Fewer companies are offering mortgage assistance as part of their relocation packages to employees,
The Wall Street Journal reports.
Just 4 percent of employers say they’re offering mortgage assistance to their relocating employees, according to a survey of 3,490 human resources professionals in January 2016 conducted by the Society for Human Resource Management. Just 3 percent say they offer down-payment assistance, while 8 percent offer reimbursement of fees paid to real estate professionals. Relo packages vary widely and can largely depend on the employee’s seniority in the firm.
In the past, companies would commonly offer employees a “mortgage interest differential allowance,” which they would subsidize the difference in interest rates between their old and new locations, says Crystal Abbey, director of strategic business solutions for Danbury, a relocation-management company.

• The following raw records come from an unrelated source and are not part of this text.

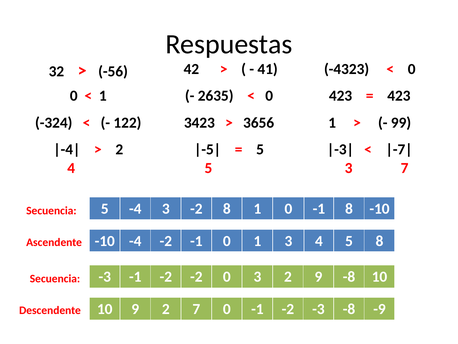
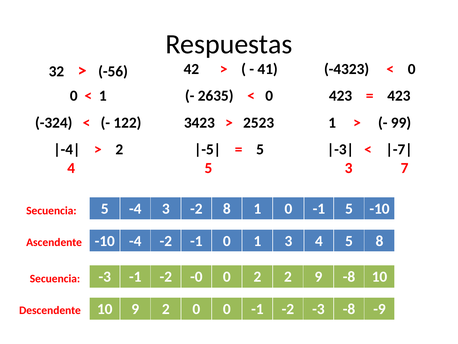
3656: 3656 -> 2523
-1 8: 8 -> 5
-2 -2: -2 -> -0
0 3: 3 -> 2
2 7: 7 -> 0
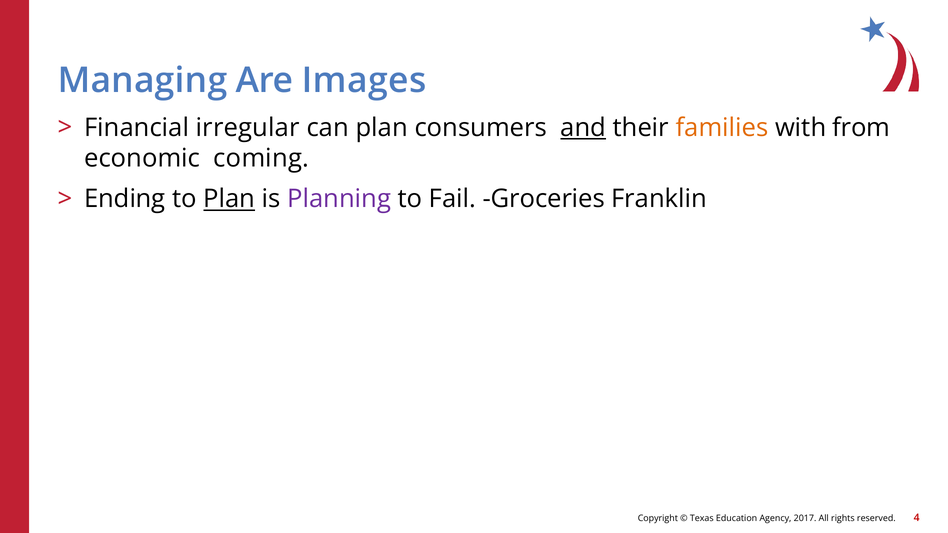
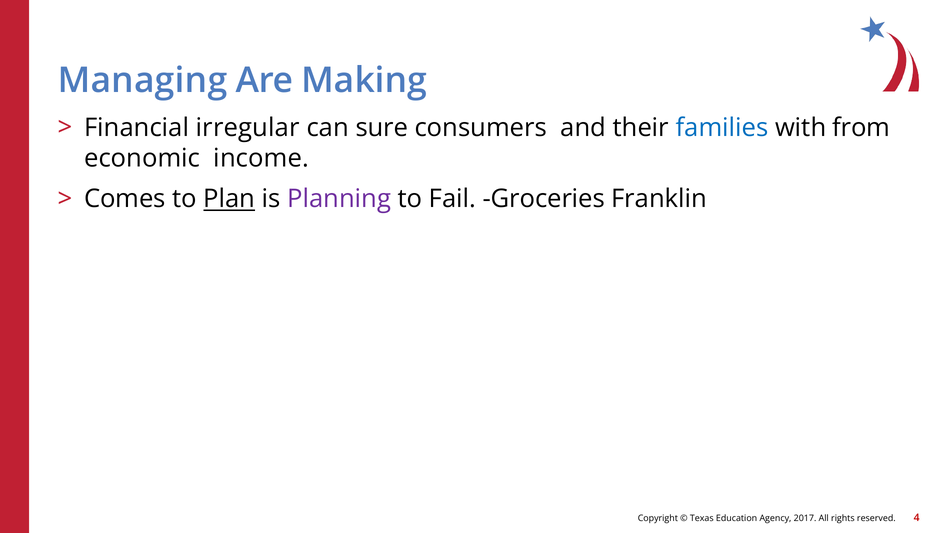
Images: Images -> Making
can plan: plan -> sure
and underline: present -> none
families colour: orange -> blue
coming: coming -> income
Ending: Ending -> Comes
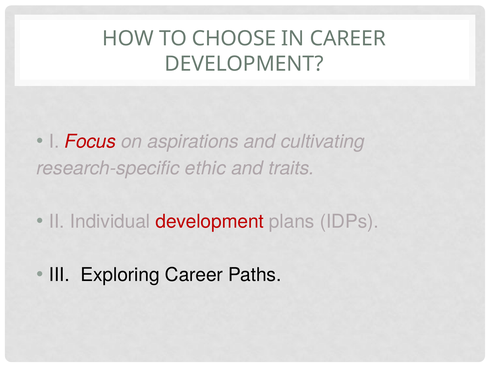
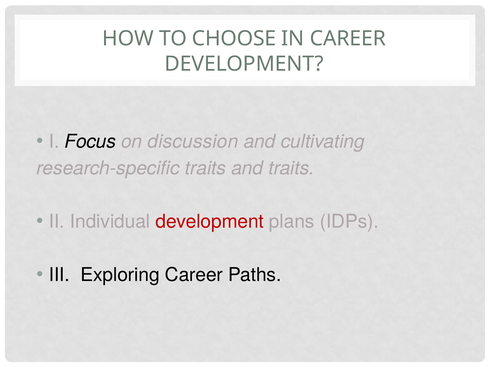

But with mortgage rates remaining relatively low, “that’s one thing companies are not including in their relocation policies right now,” Abbey told
The Wall Street Journal. “But they will cover the normal and customary closing costs in the new location.”
The size of the company may have a big influence in how much employees may get reimbursed for a relocation. A separate survey earlier this year conducted by Atlas Van Lines of 471 relocation professional companies showed that more than one-third of large companies who have more than 5,000 employees reimburse employees for losses they have when they sell their current home. On the other hand, just 10 percent of companies with fewer than 500 employees will reimburse employees.
“We’re actually seeing a larger movement toward paying a lump sum to employees who relocate,” says Tom Dempsey, vice president of relocation lending for Quicken Loans in Detroit. “That has to do primarily with the attitudes on housing in the millennial generation and allows the relocating team member the opportunity to allocate those funds to what will be most efficient for them to move.”